World Cup Memories - Hand of God


With just 31 days until the World Cup, MLSsoccer.com kicks off a brand new "World Cup Memories" series in which we relive the most memorable World Cup moment of soccer personalities across North America – in their own words.

We kick it off with US hall of famer and ESPN analyst Alexi Lalas, who ranks Diego Maradona's controversial "Hand of God" goal against England in the 1986 World Cup quarterfinals as his No. 1 favorite moment. Here's why:


It was the first World Cup I watched and I just turned 16. I was in Colorado at a soccer tournament [the Tykes Peak invitational] with my team [the Birmingham Blazers], and I remember gathering around the television in the lobby of the hotel to watch it and being mesmerized …

In that particular moment we said: "My god, this is a guy who just outjumped a goalkeeper to score a goal with his head and he was one of the smallest guys on the field!" So there was that period of awe that he could do that.


But then we realized from the replays that he used his hand and had the wherewithal to do it in a way to make it that much more difficult for a referee to see or judge. There are all those thousands of calculations he had to make and to do it in such a short period of time and have it come off perfectly – that was pretty amazing.



The Hand of God for me is still such an incredible and an almost perfect representation of how I look at the game. That may be difficult for people to understand. But it has all of the complexity, the gray area, the nuance and the subjective part of the game that I love. I realize it's maddening to some people, but it’s what makes this game beautiful. For some people they see no beauty in that moment. For me, it’s almost a perfect representation of what the game of soccer is.

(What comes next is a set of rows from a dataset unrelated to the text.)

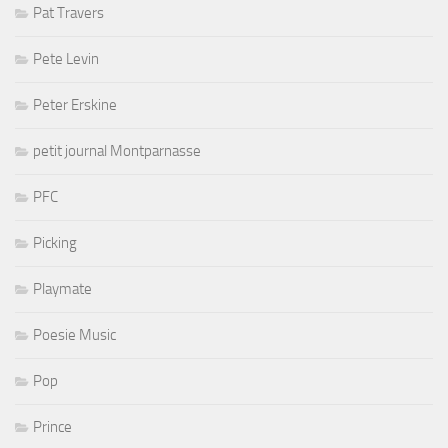
Pat Travers
Pete Levin
Peter Erskine
petit journal Montparnasse
PFC
Picking
Playmate
Poesie Music
Pop
Prince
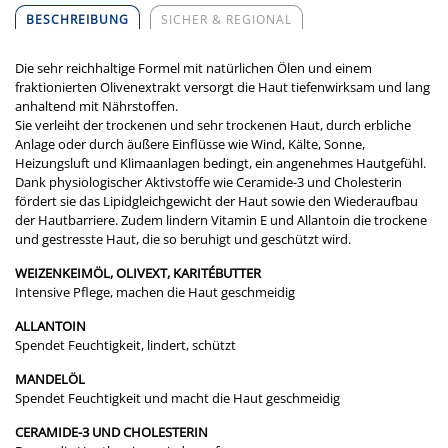
BESCHREIBUNG
SICHER & REGIONAL
Die sehr reichhaltige Formel mit natürlichen Ölen und einem
fraktionierten Olivenextrakt versorgt die Haut tiefenwirksam und lang
anhaltend mit Nährstoffen.
Sie verleiht der trockenen und sehr trockenen Haut, durch erbliche
Anlage oder durch äußere Einflüsse wie Wind, Kälte, Sonne,
Heizungsluft und Klimaanlagen bedingt, ein angenehmes Hautgefühl.
Dank physiologischer Aktivstoffe wie Ceramide-3 und Cholesterin
fördert sie das Lipidgleichgewicht der Haut sowie den Wiederaufbau
der Hautbarriere. Zudem lindern Vitamin E und Allantoin die trockene
und gestresste Haut, die so beruhigt und geschützt wird.
WEIZENKEIMÖL, OLIVEXT, KARITÉBUTTER
Intensive Pflege, machen die Haut geschmeidig
ALLANTOIN
Spendet Feuchtigkeit, lindert, schützt
MANDELÖL
Spendet Feuchtigkeit und macht die Haut geschmeidig
CERAMIDE-3 UND CHOLESTERIN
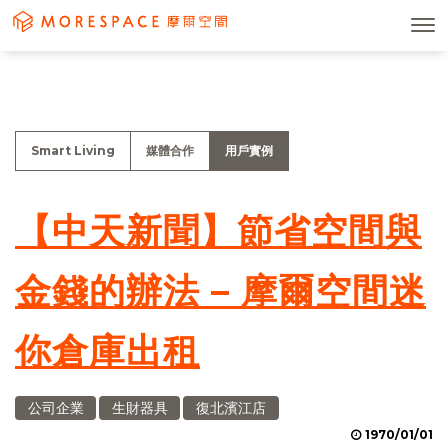
Smart Living
媒體合作
用戶實例
【中天新聞】節省空間與
金錢的辦法 – 摩爾空間迷
你倉庫出租
公司企業
生財器具
復北濱江店
1970/01/01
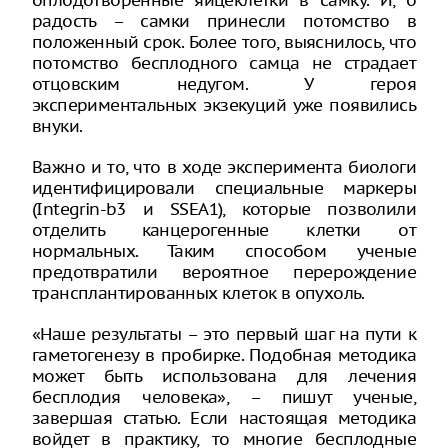
радость – самки принесли потомство в
положенный срок. Более того, выяснилось, что
потомство бесплодного самца не страдает
отцовским недугом. У героя
экспериментальных экзекуций уже появились
внуки.
Важно и то, что в ходе эксперимента биологи
идентифицировали специальные маркеры
(Integrin-b3 и SSEA1), которые позволили
отделить канцерогенные клетки от
нормальных. Таким способом ученые
предотвратили вероятное перерождение
трансплантированных клеток в опухоль.
«Наше результаты – это первый шаг на пути к
гаметогенезу в пробирке. Подобная методика
может быть использована для лечения
бесплодия человека», – пишут ученые,
завершая статью. Если настоящая методика
войдет в практику, то многие бесплодные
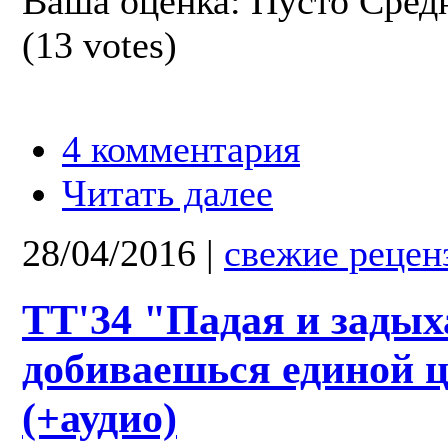
Ваша оценка:
Пусто
Сред
(
13
votes)
4 комментария
Читать далее
28/04/2016
|
свежие рецен
TT'34 "Падая и задых
добиваешься единой 
(+аудио)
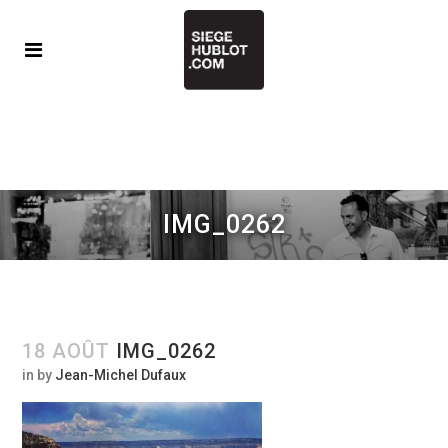
IMG_0262
18 AOÛT
IMG_0262
in
by
Jean-Michel Dufaux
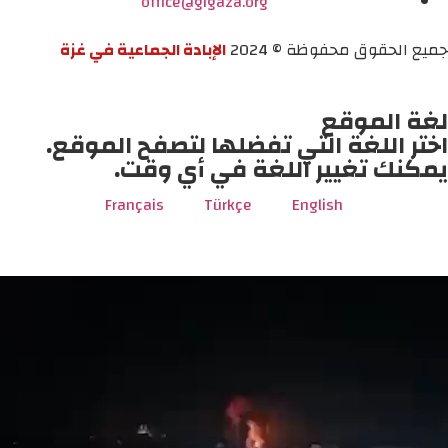
office@gigaza.org
جميع الحقوق محفوظة © 2024
الإبادة الجماعية في غزة
لغة الموقع
اختر اللغة التي تفضلها لتصفح الموقع.
يمكنك تغيير اللغة في أي وقت.
Français
Türkçe
English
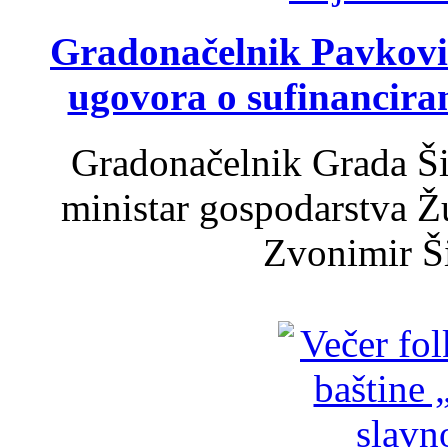
Gradonačelnik Pavković 
ugovora o sufinancira
Gradonačelnik Grada Ši
ministar gospodarstva 
Zvonimir Šir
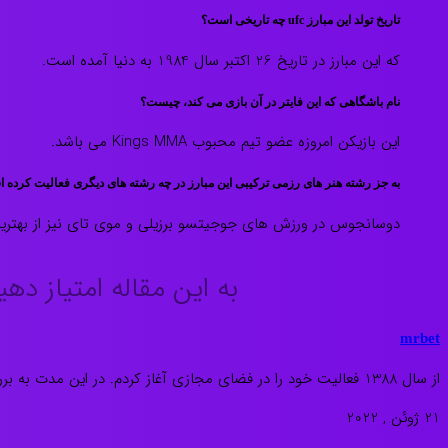
تاریخ تولد این مبارز ufc چه تاریخی است؟
که این مبارز در تاریخ 26 اکتبر سال 1984 به دنیا آمده است.
نام باشگاهی که این فایتر در آن بازی می کند، چیست؟
این بازیکن امروزه عضو تیم محبوب Kings MMA می باشد.
به جز رشته هنر های رزمی ترکیبی این مبارز در چه رشته های دیگری فعالیت کرده 
دوسانجوس در ورزش های جوجیتسو برزیلی و موی تای نیز از بهتری
به این مقاله امتیاز دهی
mrbet
از سال 1388 فعالیت خود را در فضای مجازی آغاز کردم. در این مدت به بررسی سایت های فعال در عرصه بازی های کازینویی و شرط بندی می پردازم.
21 ژوئن , 2022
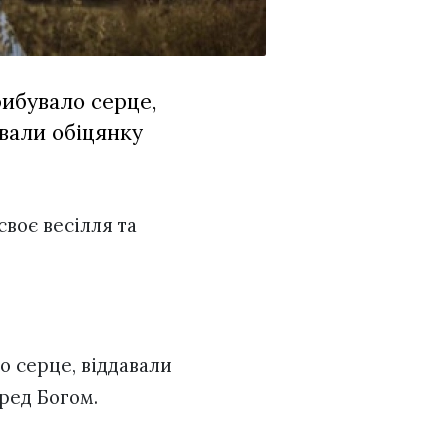
рибувало серце,
авали обіцянку
воє весілля та
о серце, віддавали
еред Богом.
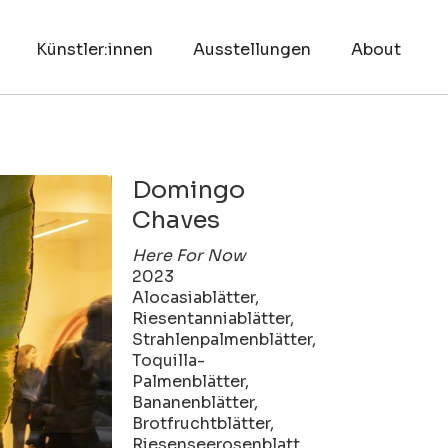
Künstler:innen
Ausstellungen
About
Domingo
Chaves
Here For Now
2023
Alocasiablätter,
Riesentanniablätter,
Strahlenpalmenblätter,
Toquilla-
Palmenblätter,
Bananenblätter,
Brotfruchtblätter,
Riesenseerosenblatt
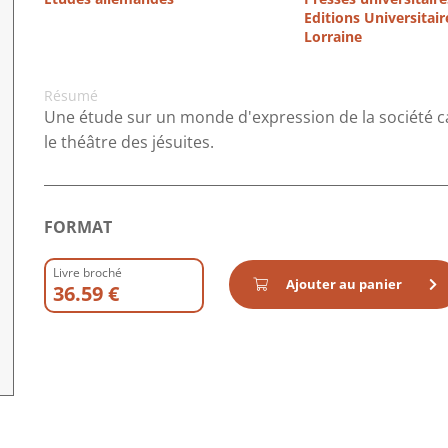
Editions Universitair
Lorraine
Résumé
Une étude sur un monde d'expression de la société ca
le théâtre des jésuites.
FORMAT
Livre broché
Ajouter au panier
36.59 €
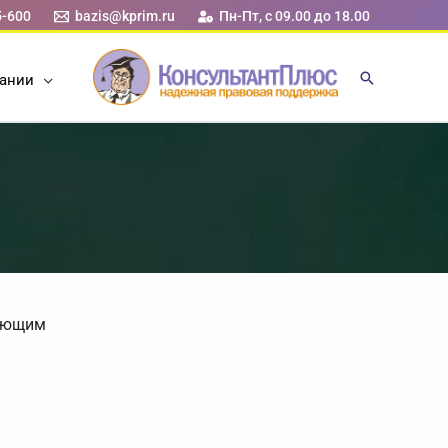
5-600
bazis@kprim.ru
Пн-Пт, с 09.00 до 18.00
ании
ляющим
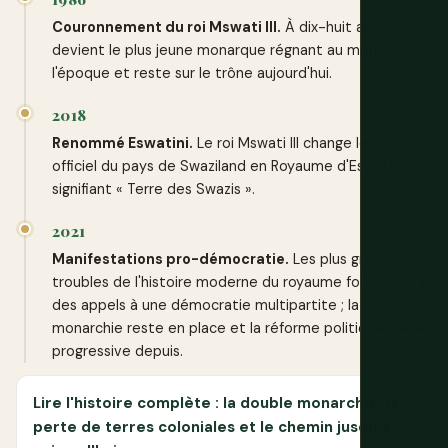
Couronnement du roi Mswati III.
À dix-huit ans, il
devient le plus jeune monarque régnant au monde à
l'époque et reste sur le trône aujourd'hui.
2018
Renommé Eswatini.
Le roi Mswati III change le nom
officiel du pays de Swaziland en Royaume d'Eswatini,
signifiant « Terre des Swazis ».
2021
Manifestations pro-démocratie.
Les plus grands
troubles de l'histoire moderne du royaume font suite à
des appels à une démocratie multipartite ; la
monarchie reste en place et la réforme politique a été
progressive depuis.
Lire l'histoire complète : la double monarchie, la
perte de terres coloniales et le chemin jusqu'à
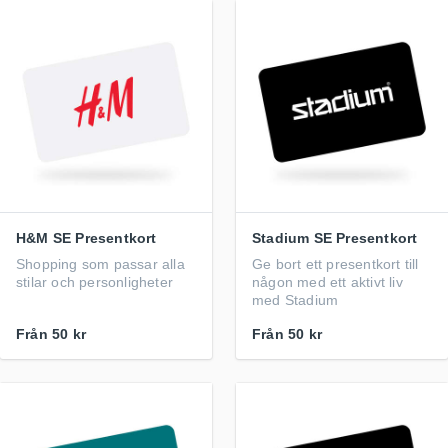
H&M SE Presentkort
Stadium SE Presentkort
Shopping som passar alla
Ge bort ett presentkort till
stilar och personligheter
någon med ett aktivt liv
med Stadium
Från
50 kr
Från
50 kr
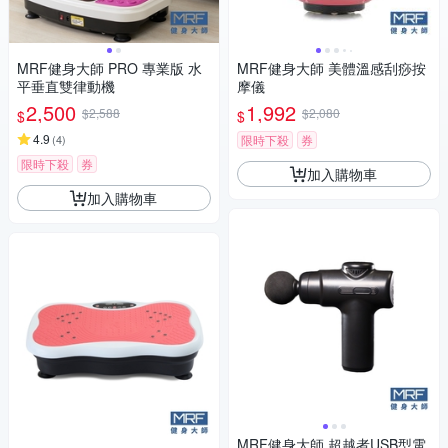
MRF健身大師 PRO 專業版 ⽔
MRF健身大師 美體溫感刮痧按
平垂直雙律動機
摩儀
2,500
1,992
$2,588
$2,080
$
$
4.9
(
4
)
限時下殺
券
限時下殺
券
加入購物車
加入購物車
MRF健身大師 超越者USB型電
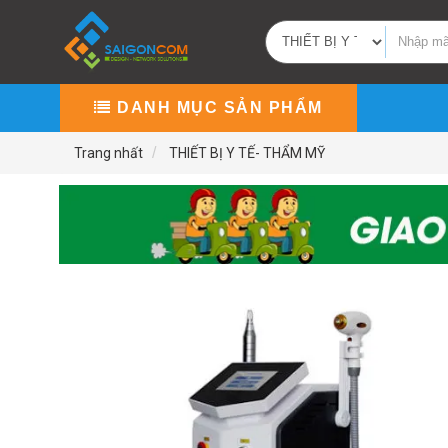
DANH MỤC SẢN PHẨM
Trang nhất
THIẾT BỊ Y TẾ- THẨM MỸ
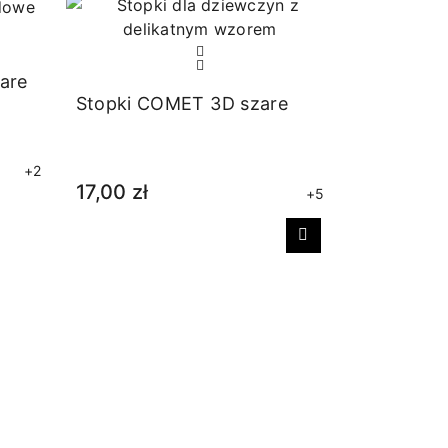
are
Stopki COMET 3D szare
+2
17,00 zł
+5
Następny
Stopki sp
16,00 zł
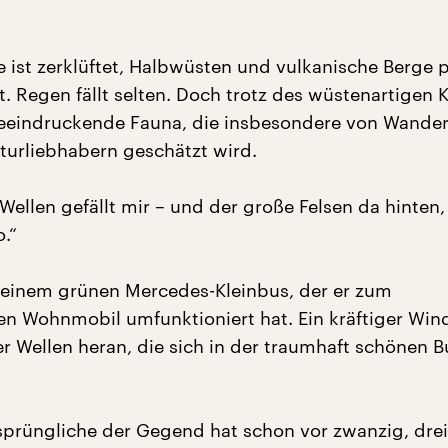
ie ist zerklüftet, Halbwüsten und vulkanische Berge 
. Regen fällt selten. Doch trotz des wüstenartigen 
beeindruckende Fauna, die insbesondere von Wander
turliebhabern geschätzt wird.
 Wellen gefällt mir – und der große Felsen da hinten,
o.“
r einem grünen Mercedes-Kleinbus, der er zum
n Wohnmobil umfunktioniert hat. Ein kräftiger Wind
er Wellen heran, die sich in der traumhaft schönen B
sprüngliche der Gegend hat schon vor zwanzig, dre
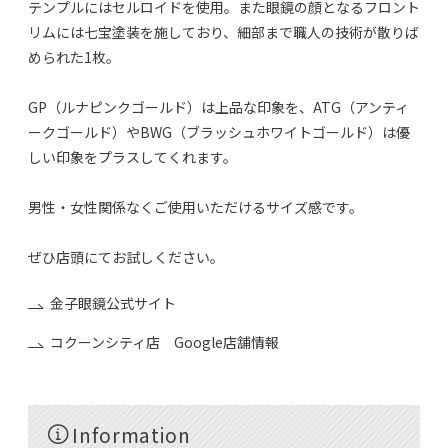
テンプルにはセルロイドを使用。また眼鏡の顔となるフロント
リムには七宝塗装を施しており、細部まで職人の技術が散りば
められた1枚。
GP（ルナピンクゴールド）は上品な印象を、ATG（アンティ
ークゴールド）やBWG（ブラッシュホワイトゴールド）は優
しい印象をプラスしてくれます。
男性・女性関係なくご使用いただけるサイズ感です。
ぜひ店頭にてお試しください。
金子眼鏡公式サイト
コクーンシティ店 Google店舗情報
Information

There’s going to be incredible hypocrisy and sanctimony that comes out from people that want soccer to be black and white and want it to have no gray area. But soccer is played in the gray area. What people fail to admit and realize is that the beauty in soccer is a result of the gray area.

It was a profound moment for me … I didn’t grow up on the streets, but I had an understanding that life isn't always fair and I think this was a confirmation of that. Having cleverness and having guile is an asset and can be advantageous.

Some 19 years later, Lalas met Maradona for the first time, following the USA's stunning 3-0 win over Argentina at the 1995 Copa América in Paysandú, Uruguay at a lounge inside the stadium. Maradona was there to watch the game:

Everyone on our team was celebrating and having a good time. And all of a sudden you can tell something was happening at the back of the room – there was a parting of the seas. These stern-looking gentlemen started walking toward us and everybody was stepping aside, but I couldn't see anything. And then there was Diego Maradona and he introduced himself to me and we talked in Italian for a bit and he asked for a jersey.

It was a surreal moment for a kid from the suburbs of Detroit sitting in Paysandú, Uruguay, and here was Maradona coming up and asking for a jersey.